Innerhalb von eineinhalb Tagen werden circa 18 000 Sandsäcke gefüllt und circa 15 000 davon ausgegeben, so Hagl. Insgesamt werden 200 Tonnen Sand verfüllt. Die Sandsäcke werden sowohl im Stadtgebiet Erding als auch an vier Gemeinden im Landkreis Erding und an fünf Gemeinden im Landkreis Freising verteilt.

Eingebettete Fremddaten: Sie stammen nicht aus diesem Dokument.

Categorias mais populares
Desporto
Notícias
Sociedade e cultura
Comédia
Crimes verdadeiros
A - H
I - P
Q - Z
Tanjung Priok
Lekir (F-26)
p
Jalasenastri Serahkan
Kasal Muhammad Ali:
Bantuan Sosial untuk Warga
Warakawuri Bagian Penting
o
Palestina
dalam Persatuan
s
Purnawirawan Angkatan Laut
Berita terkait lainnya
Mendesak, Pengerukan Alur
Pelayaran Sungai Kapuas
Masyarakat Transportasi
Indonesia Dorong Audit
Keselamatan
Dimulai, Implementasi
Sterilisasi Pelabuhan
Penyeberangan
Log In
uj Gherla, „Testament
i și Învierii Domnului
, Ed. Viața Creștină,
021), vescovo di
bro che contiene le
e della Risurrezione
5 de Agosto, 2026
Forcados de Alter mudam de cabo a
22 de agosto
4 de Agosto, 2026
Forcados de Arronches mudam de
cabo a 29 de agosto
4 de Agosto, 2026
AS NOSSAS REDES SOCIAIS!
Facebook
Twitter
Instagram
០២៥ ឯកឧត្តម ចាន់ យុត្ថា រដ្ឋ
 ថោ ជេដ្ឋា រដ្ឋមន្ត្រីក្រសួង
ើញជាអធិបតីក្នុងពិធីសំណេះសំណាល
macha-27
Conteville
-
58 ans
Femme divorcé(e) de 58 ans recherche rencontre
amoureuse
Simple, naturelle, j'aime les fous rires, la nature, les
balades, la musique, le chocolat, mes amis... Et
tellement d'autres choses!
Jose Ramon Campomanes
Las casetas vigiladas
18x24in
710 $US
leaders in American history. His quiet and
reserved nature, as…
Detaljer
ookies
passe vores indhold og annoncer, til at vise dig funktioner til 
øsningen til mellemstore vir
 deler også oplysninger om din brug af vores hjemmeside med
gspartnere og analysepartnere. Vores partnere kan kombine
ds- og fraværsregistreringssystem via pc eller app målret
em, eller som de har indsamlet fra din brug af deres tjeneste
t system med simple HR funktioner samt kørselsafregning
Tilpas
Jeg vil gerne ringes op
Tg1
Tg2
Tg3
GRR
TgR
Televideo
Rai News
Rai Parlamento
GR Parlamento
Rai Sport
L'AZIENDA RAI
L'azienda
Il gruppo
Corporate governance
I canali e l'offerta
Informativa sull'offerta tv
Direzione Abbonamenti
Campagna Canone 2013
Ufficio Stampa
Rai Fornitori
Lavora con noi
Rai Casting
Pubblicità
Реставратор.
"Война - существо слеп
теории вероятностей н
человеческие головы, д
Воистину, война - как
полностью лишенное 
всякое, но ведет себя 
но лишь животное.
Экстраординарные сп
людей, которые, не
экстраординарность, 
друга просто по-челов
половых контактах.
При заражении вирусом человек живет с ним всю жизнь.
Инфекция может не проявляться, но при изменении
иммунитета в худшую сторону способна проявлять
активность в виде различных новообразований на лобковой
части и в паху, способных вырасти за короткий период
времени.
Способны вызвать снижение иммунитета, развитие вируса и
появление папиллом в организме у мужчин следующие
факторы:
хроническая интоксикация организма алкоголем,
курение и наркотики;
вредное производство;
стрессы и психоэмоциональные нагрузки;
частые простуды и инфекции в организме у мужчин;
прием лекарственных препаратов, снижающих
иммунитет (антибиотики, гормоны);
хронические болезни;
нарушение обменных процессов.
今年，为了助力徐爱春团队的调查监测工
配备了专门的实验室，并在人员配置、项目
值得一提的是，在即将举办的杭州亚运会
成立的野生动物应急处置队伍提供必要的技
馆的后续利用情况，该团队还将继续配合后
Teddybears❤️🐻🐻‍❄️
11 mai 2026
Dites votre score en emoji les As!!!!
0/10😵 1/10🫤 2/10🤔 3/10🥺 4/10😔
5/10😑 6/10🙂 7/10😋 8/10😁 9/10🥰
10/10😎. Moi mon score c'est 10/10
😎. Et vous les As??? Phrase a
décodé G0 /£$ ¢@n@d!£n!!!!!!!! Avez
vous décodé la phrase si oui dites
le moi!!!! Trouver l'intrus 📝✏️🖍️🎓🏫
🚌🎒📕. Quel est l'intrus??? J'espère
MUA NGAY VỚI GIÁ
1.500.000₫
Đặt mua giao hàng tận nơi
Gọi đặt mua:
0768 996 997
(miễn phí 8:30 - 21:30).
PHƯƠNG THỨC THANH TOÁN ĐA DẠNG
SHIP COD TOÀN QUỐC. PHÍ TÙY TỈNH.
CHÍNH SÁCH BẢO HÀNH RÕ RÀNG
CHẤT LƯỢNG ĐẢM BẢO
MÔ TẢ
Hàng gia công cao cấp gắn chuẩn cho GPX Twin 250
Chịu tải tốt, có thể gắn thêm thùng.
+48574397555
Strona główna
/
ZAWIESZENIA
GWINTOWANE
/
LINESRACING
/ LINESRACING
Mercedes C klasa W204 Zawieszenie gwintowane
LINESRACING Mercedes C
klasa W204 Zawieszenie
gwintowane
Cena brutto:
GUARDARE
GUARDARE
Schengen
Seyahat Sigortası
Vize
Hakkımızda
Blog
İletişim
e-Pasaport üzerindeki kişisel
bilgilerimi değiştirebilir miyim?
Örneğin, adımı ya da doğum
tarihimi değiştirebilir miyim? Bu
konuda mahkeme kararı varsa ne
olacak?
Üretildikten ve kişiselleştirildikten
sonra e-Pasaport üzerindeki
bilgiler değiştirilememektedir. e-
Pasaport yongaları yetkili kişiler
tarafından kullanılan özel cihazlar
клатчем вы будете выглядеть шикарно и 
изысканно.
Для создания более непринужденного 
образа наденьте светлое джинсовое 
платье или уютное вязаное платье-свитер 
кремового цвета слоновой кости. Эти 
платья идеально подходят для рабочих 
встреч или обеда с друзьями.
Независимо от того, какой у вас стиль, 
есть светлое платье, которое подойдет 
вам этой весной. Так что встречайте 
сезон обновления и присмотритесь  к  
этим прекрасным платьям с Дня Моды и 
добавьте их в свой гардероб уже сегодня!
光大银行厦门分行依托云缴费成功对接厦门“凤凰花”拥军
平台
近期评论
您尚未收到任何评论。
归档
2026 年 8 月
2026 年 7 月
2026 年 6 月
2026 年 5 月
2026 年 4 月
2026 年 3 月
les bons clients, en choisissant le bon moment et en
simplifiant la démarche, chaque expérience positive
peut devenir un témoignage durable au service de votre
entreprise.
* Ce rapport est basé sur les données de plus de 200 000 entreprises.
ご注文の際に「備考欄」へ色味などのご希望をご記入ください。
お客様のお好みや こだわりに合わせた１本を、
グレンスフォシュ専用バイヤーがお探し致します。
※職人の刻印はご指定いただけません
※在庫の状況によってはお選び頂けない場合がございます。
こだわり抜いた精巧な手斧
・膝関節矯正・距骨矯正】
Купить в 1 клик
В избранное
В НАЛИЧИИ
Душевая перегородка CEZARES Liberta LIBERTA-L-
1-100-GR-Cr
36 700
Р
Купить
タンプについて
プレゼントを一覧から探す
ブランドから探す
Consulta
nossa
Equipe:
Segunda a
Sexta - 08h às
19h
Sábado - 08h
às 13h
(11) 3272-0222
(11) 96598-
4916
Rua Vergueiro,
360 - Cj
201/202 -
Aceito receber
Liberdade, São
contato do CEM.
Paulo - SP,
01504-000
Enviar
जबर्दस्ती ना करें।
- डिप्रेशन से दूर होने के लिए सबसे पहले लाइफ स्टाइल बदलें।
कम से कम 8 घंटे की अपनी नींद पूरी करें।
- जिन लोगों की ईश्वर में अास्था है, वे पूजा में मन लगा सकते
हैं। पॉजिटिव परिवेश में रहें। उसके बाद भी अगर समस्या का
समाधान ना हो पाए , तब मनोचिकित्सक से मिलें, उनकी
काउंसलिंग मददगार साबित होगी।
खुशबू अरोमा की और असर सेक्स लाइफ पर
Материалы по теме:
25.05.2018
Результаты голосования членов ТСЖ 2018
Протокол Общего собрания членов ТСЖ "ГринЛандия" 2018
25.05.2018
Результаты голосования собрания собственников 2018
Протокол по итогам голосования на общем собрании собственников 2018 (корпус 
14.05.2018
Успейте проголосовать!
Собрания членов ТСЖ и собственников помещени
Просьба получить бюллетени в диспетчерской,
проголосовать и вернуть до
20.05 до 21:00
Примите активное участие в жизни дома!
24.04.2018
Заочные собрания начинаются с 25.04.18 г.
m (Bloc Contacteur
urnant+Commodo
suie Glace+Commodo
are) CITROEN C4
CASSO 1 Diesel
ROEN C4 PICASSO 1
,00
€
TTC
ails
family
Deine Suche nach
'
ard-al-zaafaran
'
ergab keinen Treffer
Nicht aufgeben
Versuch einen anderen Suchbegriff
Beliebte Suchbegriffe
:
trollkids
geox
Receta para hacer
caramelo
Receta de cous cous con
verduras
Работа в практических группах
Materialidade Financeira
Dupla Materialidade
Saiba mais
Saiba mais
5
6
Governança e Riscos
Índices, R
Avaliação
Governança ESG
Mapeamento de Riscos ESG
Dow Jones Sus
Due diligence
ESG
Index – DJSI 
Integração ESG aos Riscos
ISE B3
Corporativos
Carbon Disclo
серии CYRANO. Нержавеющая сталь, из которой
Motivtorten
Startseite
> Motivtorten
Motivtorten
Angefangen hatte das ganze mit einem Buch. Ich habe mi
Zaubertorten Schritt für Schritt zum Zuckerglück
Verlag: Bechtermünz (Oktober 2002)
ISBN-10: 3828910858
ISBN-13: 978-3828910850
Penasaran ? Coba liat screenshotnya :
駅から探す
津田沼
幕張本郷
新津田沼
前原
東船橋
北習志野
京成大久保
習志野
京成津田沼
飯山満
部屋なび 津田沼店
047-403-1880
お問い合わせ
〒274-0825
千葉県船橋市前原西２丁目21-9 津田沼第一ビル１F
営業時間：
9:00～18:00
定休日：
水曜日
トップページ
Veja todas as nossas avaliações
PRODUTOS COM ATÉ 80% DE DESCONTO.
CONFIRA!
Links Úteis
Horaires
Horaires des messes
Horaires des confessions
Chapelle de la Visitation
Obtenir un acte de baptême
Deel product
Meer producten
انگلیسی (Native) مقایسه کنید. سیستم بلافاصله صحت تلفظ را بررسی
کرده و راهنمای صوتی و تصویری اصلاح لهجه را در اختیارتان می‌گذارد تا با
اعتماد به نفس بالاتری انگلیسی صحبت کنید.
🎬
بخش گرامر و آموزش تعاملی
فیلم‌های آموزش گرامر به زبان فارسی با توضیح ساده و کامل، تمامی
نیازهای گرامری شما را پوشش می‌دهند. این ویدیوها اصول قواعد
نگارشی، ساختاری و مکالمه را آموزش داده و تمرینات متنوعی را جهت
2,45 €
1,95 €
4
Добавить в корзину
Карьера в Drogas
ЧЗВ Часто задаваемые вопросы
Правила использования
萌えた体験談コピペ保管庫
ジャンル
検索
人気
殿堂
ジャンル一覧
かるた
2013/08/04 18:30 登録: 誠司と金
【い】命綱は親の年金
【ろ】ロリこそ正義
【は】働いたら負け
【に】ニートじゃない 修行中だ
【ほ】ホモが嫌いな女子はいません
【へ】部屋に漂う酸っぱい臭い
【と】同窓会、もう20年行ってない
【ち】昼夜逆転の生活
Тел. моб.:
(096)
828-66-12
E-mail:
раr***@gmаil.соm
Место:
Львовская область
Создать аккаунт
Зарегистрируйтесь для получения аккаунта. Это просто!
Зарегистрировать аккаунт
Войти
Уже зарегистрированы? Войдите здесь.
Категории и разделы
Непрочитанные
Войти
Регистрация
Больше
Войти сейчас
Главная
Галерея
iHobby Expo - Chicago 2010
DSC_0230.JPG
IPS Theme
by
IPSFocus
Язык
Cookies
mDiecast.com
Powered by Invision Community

Größere Schäden im Stadtgebiet Erding wurden nicht bekannt, in einem Gartenbaubetrieb im Ortsteil Aufhausen, durch den der Moosgraben führt, richteten Überschwemmungen allerdings großen Schaden an, wie dem Hochwasserbericht zu entnehmen ist. Die meisten Probleme gab es im Bereich Pegel Sempt/Berg, in Pretzen auf Höhe Sempt, in Altenerding Am Altwasser, in Langengeisling am Saubach und in Erding an der Sempt im Bereich Landshuter Straße bis Sägewerk Liebl.
Im Vergleich zum Hochwasser 2013 sei Erding „mit einem blauen Auge davongekommen“, sagte Hagl. Etwas mehr Regen hätte die Lage „vermutlich drastisch verändert“. Der Hochwasserschutz müsse „dringendst vorankommen“, wandte er sich an den Stadtrat. Es müsse geklärt werden, wie es zur Überflutung am Moosgraben gekommen ist.
Zudem forderte er, dass das Wasserwirtschaftsamt und auch das Landratsamt stärker auf die Eigentümer an den Gewässern einwirken sollten, wenn es zum Beispiel um die Befreiung von Wildwuchs oder von Totholz geht. Der Uferbereich des Saubachs sollte unbedingt erhöht werden. „Neue und qualitativ hochwertige Messstellen würden die Feuerwehr gegebenenfalls unterstützen“, fuhr Hagl fort. Dass die Petersbergbrücke zurückgebaut worden sei, habe sich „augenscheinlich als positiv“ erwiesen.
Die gute Nachricht: Die Ausstattung der Feuerwehren hat sich bewährt
Noch ausbaufähig wäre eine „geeignete Informationsplattform“ für Bürger und Bürgerinnen. Wie Hagl im Stadtrat erzählte, haben während der Einsatztage im Juni besorgte Anwohner bei der Feuerwehr angerufen – oder auch für privat mal schnell fünf Sandsäcke angefordert. In einer betroffenen Straße musste ein Kollege erst alle Häuser „abklingeln“, so Hagl.
Die gute Nachricht, so Hagl: Die Ausstattung der Feuerwehren und des Sondergerätelagers Hochwasser im Stadtgebiet Erding haben sich bewährt. „Die Planungen und Beschaffungen seit 2013 für Hochwasserlagen haben sich immer wieder als strategisch wertvoll, effektiv und vorausschauend erwiesen.“ Zudem sei die Sandsackfüllanlage „extrem leistungsfähig“.
Diese Worte hörte Erdings Oberbürgermeister Max Gotz sehr gerne. Er zollte auch im Namen des Stadtrats der Feuerwehr und den Rettungskräften „Respekt und Anerkennung“. Durch ihren Einsatz werde der Bürgerschaft das beruhigende Gefühl gegeben, „dass unsere Rettungsketten funktionieren“. Am Montagabend hat der Landkreis zu einem Ehrenamtsempfang für alle ehrenamtlichen Helfern und Helferinnen eingeladen.